• The task: Quote verbatim the lines of the material running from the beginning through the line containing "Социальные медиа", including both ends.

Data shown START

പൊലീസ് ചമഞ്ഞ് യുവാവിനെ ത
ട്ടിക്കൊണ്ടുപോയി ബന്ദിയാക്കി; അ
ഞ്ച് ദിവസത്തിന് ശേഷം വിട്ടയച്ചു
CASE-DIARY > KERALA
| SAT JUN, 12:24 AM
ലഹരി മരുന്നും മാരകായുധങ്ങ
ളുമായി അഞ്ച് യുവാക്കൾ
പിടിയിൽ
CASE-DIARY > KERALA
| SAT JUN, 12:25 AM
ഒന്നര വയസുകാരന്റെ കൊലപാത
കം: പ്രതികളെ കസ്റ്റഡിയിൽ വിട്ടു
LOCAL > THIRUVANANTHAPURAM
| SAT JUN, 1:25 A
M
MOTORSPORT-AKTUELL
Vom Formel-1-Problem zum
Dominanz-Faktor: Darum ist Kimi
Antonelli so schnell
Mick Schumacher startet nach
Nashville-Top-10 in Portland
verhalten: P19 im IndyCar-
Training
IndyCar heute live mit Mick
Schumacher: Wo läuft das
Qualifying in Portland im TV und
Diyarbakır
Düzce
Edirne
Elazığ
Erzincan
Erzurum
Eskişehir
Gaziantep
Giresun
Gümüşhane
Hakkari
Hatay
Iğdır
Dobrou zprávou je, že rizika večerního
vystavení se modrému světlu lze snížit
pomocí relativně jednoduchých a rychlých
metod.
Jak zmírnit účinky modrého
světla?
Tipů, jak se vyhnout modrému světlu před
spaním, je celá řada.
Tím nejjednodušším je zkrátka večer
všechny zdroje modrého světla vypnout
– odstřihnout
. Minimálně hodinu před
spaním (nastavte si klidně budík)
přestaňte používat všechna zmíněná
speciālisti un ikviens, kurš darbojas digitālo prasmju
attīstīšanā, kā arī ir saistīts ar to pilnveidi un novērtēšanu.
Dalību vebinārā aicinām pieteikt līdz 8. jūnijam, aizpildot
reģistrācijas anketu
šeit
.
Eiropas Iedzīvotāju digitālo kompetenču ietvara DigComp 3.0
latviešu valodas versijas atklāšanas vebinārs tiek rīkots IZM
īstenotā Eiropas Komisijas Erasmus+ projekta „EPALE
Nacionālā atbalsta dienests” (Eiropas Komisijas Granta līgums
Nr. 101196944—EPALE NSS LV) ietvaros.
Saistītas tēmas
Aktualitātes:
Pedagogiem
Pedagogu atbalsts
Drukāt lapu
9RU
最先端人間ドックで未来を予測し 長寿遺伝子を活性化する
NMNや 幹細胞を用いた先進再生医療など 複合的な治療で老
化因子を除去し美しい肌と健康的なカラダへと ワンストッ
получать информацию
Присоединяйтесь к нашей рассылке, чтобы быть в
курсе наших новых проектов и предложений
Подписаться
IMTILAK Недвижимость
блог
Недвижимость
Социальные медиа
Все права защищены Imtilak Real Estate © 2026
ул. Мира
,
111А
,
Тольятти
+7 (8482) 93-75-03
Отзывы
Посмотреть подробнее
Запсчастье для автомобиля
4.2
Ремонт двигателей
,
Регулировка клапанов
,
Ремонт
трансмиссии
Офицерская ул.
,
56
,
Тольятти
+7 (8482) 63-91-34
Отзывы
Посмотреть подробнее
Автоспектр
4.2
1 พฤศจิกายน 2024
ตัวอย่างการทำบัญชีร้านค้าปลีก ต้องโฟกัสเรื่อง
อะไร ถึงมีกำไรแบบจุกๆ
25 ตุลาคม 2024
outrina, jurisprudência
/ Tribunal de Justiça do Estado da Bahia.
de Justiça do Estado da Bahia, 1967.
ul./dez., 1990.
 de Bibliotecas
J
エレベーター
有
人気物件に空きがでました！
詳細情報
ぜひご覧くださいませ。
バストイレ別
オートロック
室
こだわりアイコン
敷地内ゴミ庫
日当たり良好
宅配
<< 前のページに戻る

Data shown END

• Solution for this task:
പൊലീസ് ചമഞ്ഞ് യുവാവിനെ ത
ട്ടിക്കൊണ്ടുപോയി ബന്ദിയാക്കി; അ
ഞ്ച് ദിവസത്തിന് ശേഷം വിട്ടയച്ചു
CASE-DIARY > KERALA
| SAT JUN, 12:24 AM
ലഹരി മരുന്നും മാരകായുധങ്ങ
ളുമായി അഞ്ച് യുവാക്കൾ
പിടിയിൽ
CASE-DIARY > KERALA
| SAT JUN, 12:25 AM
ഒന്നര വയസുകാരന്റെ കൊലപാത
കം: പ്രതികളെ കസ്റ്റഡിയിൽ വിട്ടു
LOCAL > THIRUVANANTHAPURAM
| SAT JUN, 1:25 A
M
MOTORSPORT-AKTUELL
Vom Formel-1-Problem zum
Dominanz-Faktor: Darum ist Kimi
Antonelli so schnell
Mick Schumacher startet nach
Nashville-Top-10 in Portland
verhalten: P19 im IndyCar-
Training
IndyCar heute live mit Mick
Schumacher: Wo läuft das
Qualifying in Portland im TV und
Diyarbakır
Düzce
Edirne
Elazığ
Erzincan
Erzurum
Eskişehir
Gaziantep
Giresun
Gümüşhane
Hakkari
Hatay
Iğdır
Dobrou zprávou je, že rizika večerního
vystavení se modrému světlu lze snížit
pomocí relativně jednoduchých a rychlých
metod.
Jak zmírnit účinky modrého
světla?
Tipů, jak se vyhnout modrému světlu před
spaním, je celá řada.
Tím nejjednodušším je zkrátka večer
všechny zdroje modrého světla vypnout
– odstřihnout
. Minimálně hodinu před
spaním (nastavte si klidně budík)
přestaňte používat všechna zmíněná
speciālisti un ikviens, kurš darbojas digitālo prasmju
attīstīšanā, kā arī ir saistīts ar to pilnveidi un novērtēšanu.
Dalību vebinārā aicinām pieteikt līdz 8. jūnijam, aizpildot
reģistrācijas anketu
šeit
.
Eiropas Iedzīvotāju digitālo kompetenču ietvara DigComp 3.0
latviešu valodas versijas atklāšanas vebinārs tiek rīkots IZM
īstenotā Eiropas Komisijas Erasmus+ projekta „EPALE
Nacionālā atbalsta dienests” (Eiropas Komisijas Granta līgums
Nr. 101196944—EPALE NSS LV) ietvaros.
Saistītas tēmas
Aktualitātes:
Pedagogiem
Pedagogu atbalsts
Drukāt lapu
9RU
最先端人間ドックで未来を予測し 長寿遺伝子を活性化する
NMNや 幹細胞を用いた先進再生医療など 複合的な治療で老
化因子を除去し美しい肌と健康的なカラダへと ワンストッ
получать информацию
Присоединяйтесь к нашей рассылке, чтобы быть в
курсе наших новых проектов и предложений
Подписаться
IMTILAK Недвижимость
блог
Недвижимость
Социальные медиа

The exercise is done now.